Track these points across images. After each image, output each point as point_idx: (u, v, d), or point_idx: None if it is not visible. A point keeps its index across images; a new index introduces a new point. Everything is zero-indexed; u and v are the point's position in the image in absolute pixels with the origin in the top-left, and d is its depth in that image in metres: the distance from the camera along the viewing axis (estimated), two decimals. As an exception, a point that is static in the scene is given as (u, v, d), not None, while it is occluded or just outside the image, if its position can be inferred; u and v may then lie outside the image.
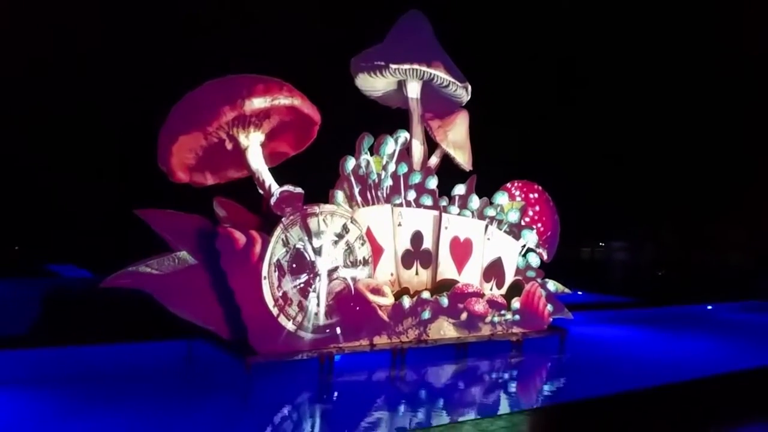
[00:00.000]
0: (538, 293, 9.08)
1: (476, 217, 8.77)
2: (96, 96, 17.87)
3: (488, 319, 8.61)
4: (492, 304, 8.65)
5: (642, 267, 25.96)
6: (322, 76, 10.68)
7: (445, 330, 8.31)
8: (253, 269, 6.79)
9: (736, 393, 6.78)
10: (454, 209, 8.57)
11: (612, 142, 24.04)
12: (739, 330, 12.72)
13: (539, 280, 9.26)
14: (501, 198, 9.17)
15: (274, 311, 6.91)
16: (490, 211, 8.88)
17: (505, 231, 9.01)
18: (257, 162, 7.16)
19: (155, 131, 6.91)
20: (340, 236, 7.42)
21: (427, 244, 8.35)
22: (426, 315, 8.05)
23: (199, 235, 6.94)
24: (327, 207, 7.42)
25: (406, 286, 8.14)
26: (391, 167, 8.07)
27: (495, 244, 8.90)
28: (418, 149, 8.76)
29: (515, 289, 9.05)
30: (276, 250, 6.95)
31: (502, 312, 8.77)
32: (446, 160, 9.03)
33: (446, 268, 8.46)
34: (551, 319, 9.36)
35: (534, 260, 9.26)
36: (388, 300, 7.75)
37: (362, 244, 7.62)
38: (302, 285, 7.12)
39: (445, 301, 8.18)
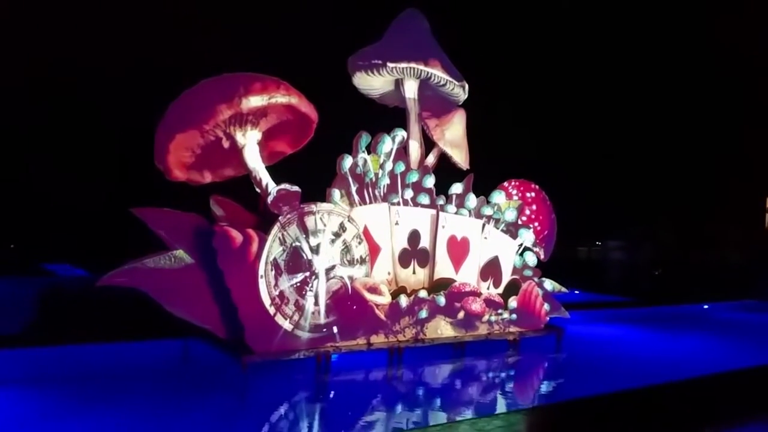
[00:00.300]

◆ ◆ ◆

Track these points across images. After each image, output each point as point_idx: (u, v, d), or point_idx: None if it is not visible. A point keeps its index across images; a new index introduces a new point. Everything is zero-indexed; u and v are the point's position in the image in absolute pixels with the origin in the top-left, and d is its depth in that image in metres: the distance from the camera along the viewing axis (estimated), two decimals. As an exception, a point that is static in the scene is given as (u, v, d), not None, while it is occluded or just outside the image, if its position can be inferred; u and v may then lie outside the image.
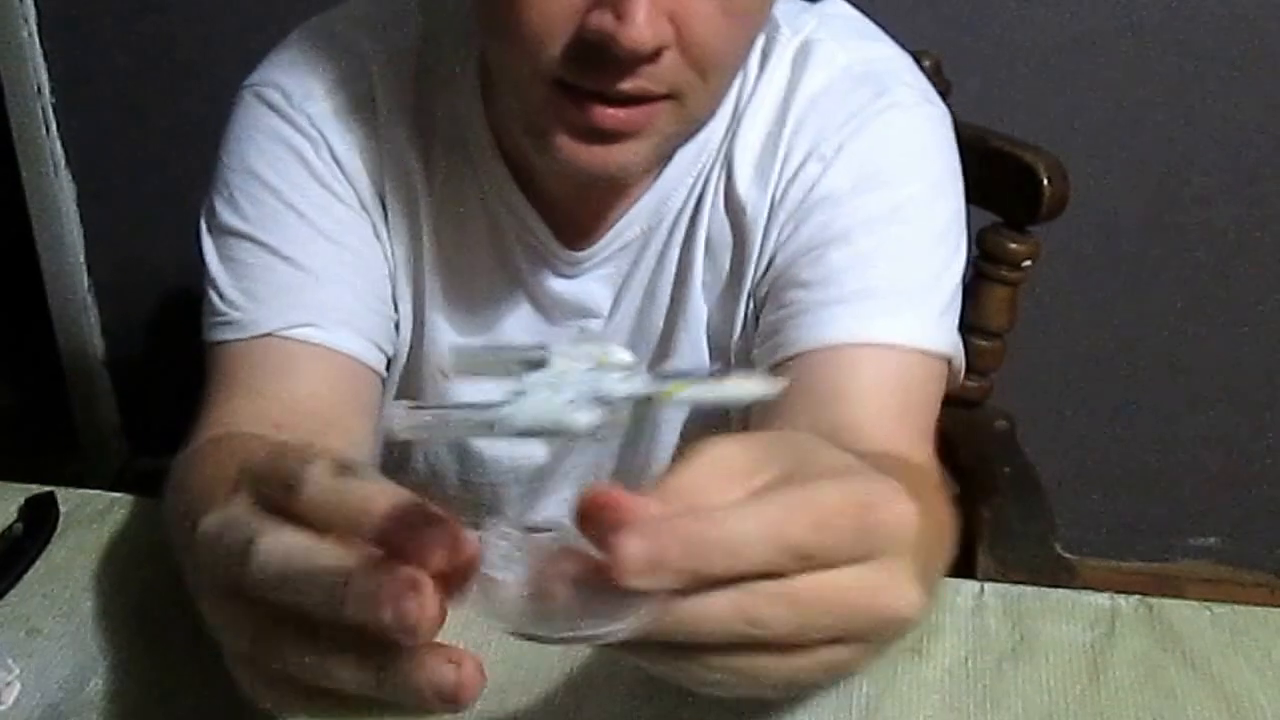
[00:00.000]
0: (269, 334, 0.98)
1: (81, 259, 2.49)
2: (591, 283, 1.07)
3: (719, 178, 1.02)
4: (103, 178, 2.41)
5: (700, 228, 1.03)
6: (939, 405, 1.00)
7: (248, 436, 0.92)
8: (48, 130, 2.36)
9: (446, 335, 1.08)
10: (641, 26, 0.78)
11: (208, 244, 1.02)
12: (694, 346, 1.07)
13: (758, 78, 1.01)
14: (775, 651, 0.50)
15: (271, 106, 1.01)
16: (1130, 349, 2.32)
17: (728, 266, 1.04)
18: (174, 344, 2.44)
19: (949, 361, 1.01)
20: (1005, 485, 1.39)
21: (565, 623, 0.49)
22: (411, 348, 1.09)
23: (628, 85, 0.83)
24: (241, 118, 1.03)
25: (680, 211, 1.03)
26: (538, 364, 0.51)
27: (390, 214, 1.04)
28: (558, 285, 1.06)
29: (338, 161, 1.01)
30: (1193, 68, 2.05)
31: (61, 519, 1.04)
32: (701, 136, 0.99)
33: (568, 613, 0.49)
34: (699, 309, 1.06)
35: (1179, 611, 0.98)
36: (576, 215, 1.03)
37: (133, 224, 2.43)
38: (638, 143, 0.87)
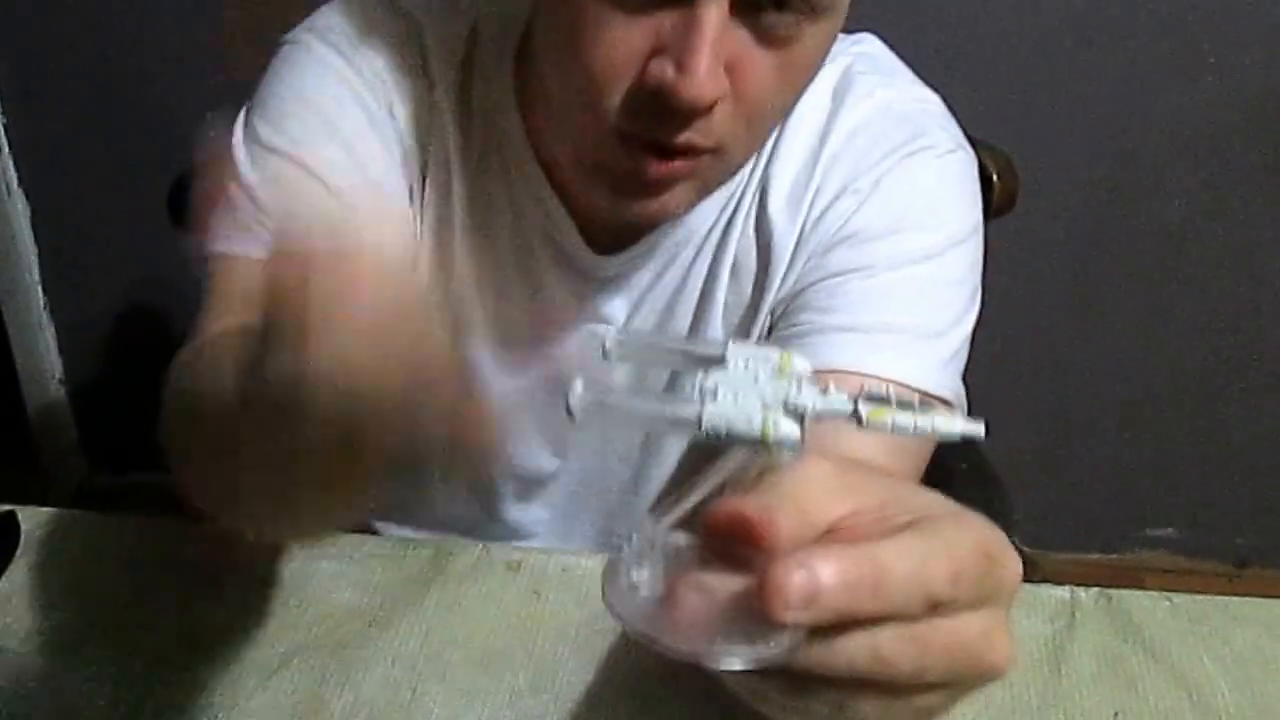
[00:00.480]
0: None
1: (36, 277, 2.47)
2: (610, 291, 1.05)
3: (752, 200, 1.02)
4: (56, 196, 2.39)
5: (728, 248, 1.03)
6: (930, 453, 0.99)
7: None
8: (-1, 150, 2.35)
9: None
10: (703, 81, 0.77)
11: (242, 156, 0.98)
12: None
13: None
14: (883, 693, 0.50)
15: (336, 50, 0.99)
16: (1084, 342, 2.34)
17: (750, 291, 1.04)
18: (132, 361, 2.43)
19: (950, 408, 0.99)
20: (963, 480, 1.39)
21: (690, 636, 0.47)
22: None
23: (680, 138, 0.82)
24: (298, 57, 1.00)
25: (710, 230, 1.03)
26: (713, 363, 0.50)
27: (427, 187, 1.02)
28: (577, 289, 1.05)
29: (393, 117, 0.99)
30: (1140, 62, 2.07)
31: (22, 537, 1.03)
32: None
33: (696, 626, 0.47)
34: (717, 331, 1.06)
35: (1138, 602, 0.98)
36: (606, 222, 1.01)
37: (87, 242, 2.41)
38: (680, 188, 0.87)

◆ ◆ ◆

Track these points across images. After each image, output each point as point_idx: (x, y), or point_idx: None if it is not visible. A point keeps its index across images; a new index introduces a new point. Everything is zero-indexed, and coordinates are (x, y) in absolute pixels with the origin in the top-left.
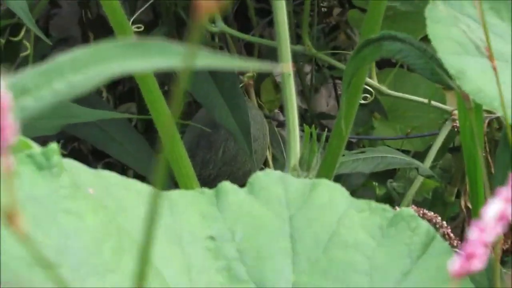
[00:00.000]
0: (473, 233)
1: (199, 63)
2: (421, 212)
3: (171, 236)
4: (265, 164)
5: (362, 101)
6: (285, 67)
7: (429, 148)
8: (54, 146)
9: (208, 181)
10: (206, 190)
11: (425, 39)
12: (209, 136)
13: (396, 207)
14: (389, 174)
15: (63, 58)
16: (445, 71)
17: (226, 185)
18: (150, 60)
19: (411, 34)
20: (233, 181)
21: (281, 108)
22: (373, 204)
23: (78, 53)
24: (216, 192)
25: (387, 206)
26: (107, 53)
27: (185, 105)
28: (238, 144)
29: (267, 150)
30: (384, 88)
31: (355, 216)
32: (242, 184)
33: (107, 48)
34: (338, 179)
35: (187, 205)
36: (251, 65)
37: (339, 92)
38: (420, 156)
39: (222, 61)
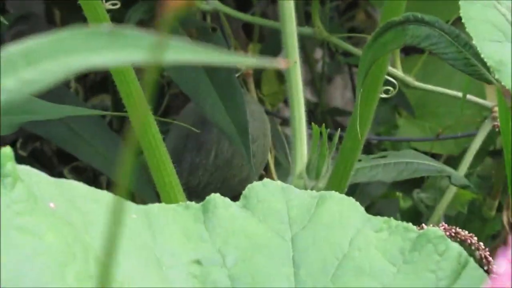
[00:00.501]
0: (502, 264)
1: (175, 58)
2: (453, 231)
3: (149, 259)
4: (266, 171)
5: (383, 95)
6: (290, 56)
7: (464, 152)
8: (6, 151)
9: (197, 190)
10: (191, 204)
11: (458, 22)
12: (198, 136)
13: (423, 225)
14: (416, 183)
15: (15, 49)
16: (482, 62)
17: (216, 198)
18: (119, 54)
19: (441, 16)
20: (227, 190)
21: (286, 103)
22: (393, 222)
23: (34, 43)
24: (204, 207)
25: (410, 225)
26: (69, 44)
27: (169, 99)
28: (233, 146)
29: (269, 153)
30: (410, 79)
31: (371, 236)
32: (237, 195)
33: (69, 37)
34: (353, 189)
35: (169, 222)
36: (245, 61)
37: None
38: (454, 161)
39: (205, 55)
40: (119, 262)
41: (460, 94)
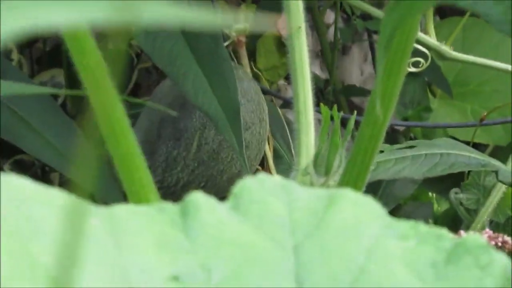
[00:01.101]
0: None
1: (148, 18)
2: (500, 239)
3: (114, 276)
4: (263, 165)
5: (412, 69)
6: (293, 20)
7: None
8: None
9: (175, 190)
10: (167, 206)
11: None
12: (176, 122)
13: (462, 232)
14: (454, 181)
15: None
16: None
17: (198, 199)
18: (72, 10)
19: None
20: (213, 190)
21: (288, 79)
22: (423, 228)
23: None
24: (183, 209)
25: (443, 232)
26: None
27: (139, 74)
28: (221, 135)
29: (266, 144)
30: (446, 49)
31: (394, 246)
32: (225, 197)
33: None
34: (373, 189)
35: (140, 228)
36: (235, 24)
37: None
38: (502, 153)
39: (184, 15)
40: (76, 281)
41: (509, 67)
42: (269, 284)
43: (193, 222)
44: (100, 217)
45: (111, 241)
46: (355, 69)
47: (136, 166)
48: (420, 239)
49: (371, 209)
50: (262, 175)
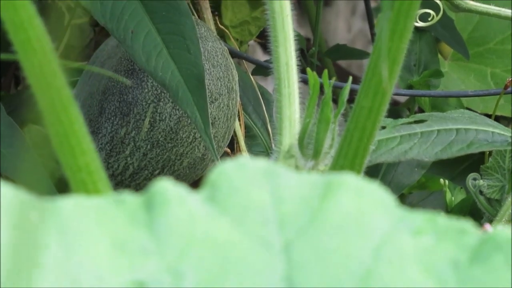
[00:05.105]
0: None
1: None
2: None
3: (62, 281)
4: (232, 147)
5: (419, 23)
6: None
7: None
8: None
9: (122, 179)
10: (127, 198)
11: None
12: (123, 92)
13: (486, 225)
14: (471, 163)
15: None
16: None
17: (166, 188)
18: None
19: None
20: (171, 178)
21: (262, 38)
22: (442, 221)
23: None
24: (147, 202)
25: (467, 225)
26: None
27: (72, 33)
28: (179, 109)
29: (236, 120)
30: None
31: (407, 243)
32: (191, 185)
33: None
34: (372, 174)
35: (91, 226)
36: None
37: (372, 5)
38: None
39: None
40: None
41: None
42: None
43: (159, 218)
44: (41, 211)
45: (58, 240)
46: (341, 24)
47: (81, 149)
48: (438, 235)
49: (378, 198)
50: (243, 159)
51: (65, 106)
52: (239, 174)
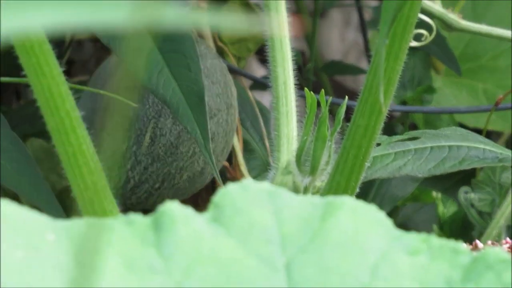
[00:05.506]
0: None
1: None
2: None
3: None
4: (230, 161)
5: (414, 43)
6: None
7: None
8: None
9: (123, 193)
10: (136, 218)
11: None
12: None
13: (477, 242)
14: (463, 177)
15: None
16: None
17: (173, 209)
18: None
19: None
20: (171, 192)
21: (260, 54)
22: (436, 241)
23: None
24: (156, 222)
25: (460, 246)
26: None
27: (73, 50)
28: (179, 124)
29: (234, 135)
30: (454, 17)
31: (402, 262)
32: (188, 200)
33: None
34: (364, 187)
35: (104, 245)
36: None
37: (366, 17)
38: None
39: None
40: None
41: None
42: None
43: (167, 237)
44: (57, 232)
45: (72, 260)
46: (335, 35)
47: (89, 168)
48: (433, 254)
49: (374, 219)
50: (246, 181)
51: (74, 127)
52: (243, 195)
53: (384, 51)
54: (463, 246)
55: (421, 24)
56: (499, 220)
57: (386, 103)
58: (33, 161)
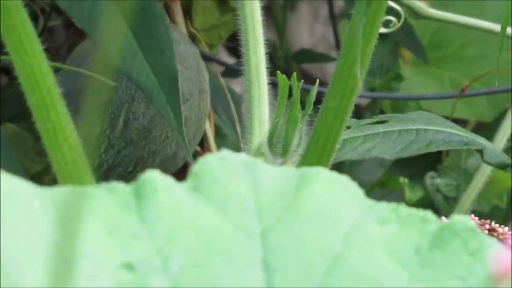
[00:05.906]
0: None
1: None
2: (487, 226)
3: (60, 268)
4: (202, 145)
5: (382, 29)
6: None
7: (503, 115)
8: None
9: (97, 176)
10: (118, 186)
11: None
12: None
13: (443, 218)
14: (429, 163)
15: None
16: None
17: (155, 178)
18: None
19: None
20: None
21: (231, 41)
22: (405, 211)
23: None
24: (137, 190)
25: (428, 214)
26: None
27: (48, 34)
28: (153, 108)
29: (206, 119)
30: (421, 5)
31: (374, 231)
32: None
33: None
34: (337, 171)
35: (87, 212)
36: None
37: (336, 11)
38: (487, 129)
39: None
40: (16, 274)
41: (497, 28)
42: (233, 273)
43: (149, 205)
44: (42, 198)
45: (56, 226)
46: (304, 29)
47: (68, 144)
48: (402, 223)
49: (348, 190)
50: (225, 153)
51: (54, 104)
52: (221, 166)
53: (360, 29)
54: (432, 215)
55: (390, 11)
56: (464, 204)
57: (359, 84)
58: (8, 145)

◆ ◆ ◆

WHAT YOU WILL DO:
From the line that has "3: (719, 178, 1.02)" through the line that has "14: (775, 651, 0.50)", copy every line exactly as it appears above, and leave out all others.

OUTPUT:
3: (719, 178, 1.02)
4: (103, 178, 2.41)
5: (700, 228, 1.03)
6: (939, 405, 1.00)
7: (248, 436, 0.92)
8: (48, 130, 2.36)
9: (446, 335, 1.08)
10: (641, 26, 0.78)
11: (208, 244, 1.02)
12: (694, 346, 1.07)
13: (758, 78, 1.01)
14: (775, 651, 0.50)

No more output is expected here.